Exercise objective
Here is the task for the listing below: output exactly the lines from the one containing "À la lumière du jour, une journée nu" through the one containing "PROBEER HET GRATIS UIT", and leave out the pictures.

=======

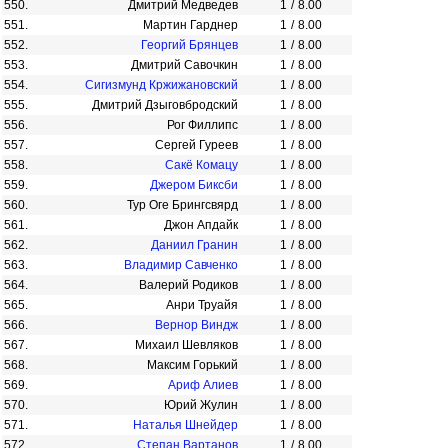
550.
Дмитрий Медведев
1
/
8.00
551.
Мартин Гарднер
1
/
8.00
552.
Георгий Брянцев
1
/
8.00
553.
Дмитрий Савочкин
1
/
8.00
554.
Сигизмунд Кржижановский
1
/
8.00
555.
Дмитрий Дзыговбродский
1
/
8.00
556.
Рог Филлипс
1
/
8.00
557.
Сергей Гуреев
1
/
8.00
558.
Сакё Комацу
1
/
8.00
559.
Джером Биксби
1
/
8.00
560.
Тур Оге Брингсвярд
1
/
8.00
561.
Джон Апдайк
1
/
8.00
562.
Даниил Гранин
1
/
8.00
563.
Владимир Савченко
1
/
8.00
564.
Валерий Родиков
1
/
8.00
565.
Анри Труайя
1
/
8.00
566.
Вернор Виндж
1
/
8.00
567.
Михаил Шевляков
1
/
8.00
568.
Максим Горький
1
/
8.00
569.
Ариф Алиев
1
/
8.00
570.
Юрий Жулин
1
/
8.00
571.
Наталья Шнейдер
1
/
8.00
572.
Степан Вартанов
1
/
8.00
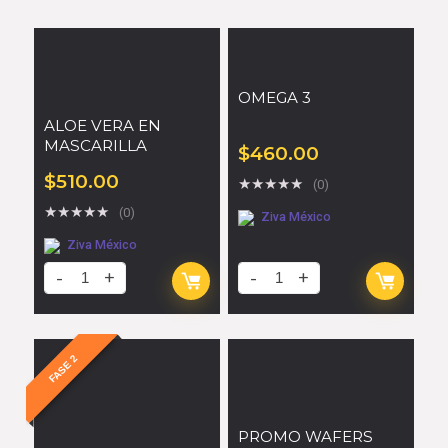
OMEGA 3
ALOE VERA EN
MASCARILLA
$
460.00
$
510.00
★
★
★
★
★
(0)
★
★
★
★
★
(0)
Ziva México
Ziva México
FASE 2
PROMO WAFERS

=======

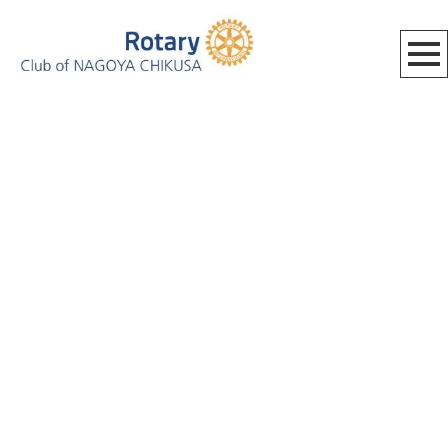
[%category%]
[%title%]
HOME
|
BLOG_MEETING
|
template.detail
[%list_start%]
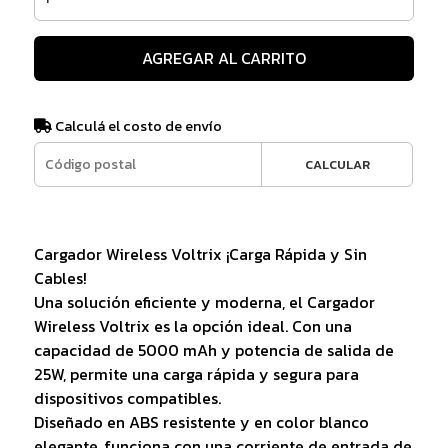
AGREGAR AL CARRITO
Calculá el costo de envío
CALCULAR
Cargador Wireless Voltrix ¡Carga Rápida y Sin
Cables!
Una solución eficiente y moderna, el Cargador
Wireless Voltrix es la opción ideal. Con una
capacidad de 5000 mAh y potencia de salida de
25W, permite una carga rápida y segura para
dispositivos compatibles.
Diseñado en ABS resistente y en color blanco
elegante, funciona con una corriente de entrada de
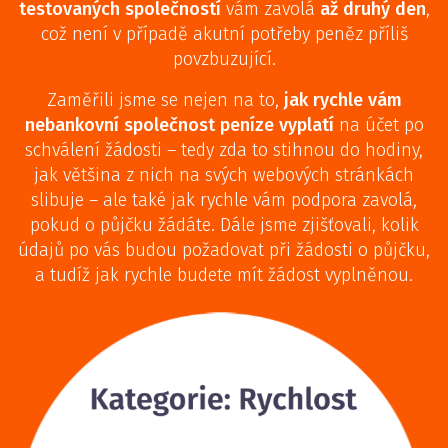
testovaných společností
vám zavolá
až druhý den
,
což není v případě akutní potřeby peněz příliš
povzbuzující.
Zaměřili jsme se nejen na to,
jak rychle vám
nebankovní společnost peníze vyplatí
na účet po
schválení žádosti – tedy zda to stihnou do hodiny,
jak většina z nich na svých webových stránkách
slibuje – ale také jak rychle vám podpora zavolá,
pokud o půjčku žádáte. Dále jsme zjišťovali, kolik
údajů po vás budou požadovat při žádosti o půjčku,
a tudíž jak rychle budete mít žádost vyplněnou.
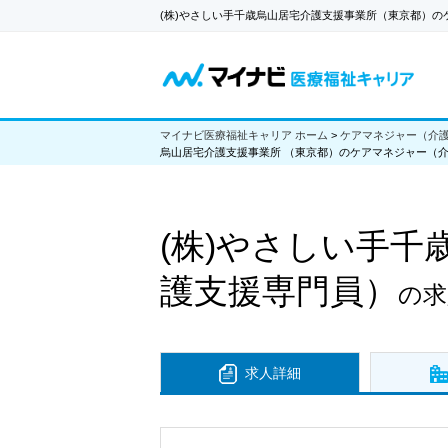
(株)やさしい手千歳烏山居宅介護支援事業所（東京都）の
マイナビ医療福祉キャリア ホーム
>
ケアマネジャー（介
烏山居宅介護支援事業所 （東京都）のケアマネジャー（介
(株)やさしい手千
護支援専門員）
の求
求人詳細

=======

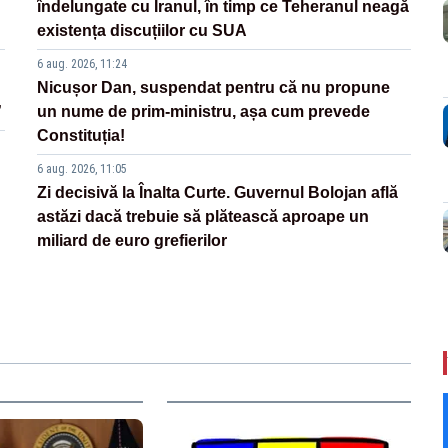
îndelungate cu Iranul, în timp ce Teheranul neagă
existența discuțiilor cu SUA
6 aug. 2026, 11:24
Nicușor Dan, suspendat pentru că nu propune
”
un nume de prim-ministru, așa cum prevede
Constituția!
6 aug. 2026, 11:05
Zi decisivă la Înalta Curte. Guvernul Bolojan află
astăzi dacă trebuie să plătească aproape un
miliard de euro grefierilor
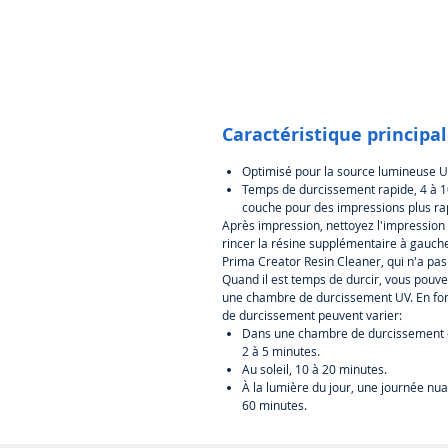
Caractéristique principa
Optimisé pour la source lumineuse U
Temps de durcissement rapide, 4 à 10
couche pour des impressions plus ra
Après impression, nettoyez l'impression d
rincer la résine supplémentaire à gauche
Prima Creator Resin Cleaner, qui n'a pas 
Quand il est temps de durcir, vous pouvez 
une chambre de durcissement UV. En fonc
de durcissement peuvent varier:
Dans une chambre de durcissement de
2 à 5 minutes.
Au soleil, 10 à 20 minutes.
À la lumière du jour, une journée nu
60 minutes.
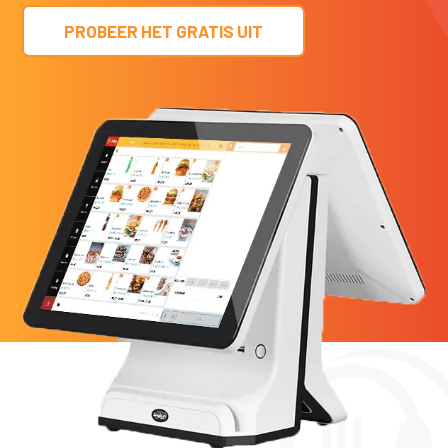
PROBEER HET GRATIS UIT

=======

Exercise output
À la lumière du jour, une journée nu
60 minutes.
PROBEER HET GRATIS UIT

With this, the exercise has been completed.